Paraphrasing and Summarizing in Academic Writing

Paraphrasing and Summarizing in Academic Writing

Plato views art (and therefore writing) as imitative in nature. Reading on all scales also requires thorough research for writers of all kinds. There is often a bleak likelihood that a concept you find new has already been thoroughly explored; nevertheless, this also implies that it is now important to investigate and study from multiple perspectives.

Inspired by another’s thought, it opens up a world of ideas, and thus many avenues to integrate and assimilate them in prose, namely to paraphrase, outline and quote.
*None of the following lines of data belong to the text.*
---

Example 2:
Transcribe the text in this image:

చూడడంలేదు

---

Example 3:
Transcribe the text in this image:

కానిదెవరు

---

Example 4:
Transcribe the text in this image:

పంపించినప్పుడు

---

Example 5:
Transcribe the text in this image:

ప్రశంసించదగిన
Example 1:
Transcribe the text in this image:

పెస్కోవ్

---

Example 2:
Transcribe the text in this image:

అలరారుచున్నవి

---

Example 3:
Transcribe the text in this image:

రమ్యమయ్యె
Nevertheless, pure incorporation does not carry the writing to existence, which allows it available to readers. The synthesis of different ideas also has to reflect the authors ‘ interpretation and examination of them.
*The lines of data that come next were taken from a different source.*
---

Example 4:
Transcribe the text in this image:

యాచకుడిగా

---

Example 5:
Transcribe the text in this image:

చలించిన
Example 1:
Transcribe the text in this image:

These terms can be defined as:

  • Summarizing: Summarizing is defined as bringing in a great deal of information and having a condensed version that covers the main points. The definition of summing up is composing a description of three to four sentences that draws upon a lengthy book’s main points.
  • Paraphrasing: A rewording of a text or passage which gives its meaning in a different form, as for clarity.
  • Quoting: To repeat (passage, paragraph, etc.) as definitive, illustrative, etc., from a text, voice etc.

To recap, paraphrasing and summarizing also render larger portions of the main text, whereas quotes are brief fragments of a source. Paraphrasing also means expressing the ideas presented from a particular part of a source (mostly a passage) in a concise manner, while summarizing requires picking a larger section of a source (e.g., a chapter in a book or a whole play) and explaining the key points. Given the subtle variations of portrayal, these three methods have to be credited to the source to prevent plagiarism when used.


Quotations are concise representations of a document which can either be spoken or published. Quotes imbue the authoritative tone of the prose, and can give precise, consistent details. But quote should be used sparingly to help and not to overtake one’s prose.

  • Ensure quotes are given directly inside quotation marks, and are properly quoted.
  • A Long quote can be programmed as a three-line blockquote or more (often more impacting).
  • Generally, short quotes flow better when put within a paragraph.


Paraphrasing is the way a text is translated by manipulating the other words and phrases of a source while ensuring that the paraphrase is a proper understanding of the original. Directly interpreting complex concepts and clarifying the information contained in graphs, figures, and tables may be beneficial.

  • While aligning the explanation with your own style (i.e. use synonyms of certain words and phrases), ensure that the speaker’s context is not changed as this may represent an incorrect interpretation of the source’s ideas.
  • Use quotation marks when you want to retain the key concepts or phrases.
  • Using paraphrasing as a choice for the appropriate use of direct quotes in your prose.
  • Paraphrasing tool can be used to paraphrase the original source.


In addition, the inclusion of a context definition requires the removal of superfluous details and the preservation of only the central sense of the ideas expressed.

  • Keep in mind key points when transferring a source file.
  • Provide a coherent vision, without digressions, for a descriptive and detailed description of source.
  • Provide relevant examples from one source to substantiate the claim being made.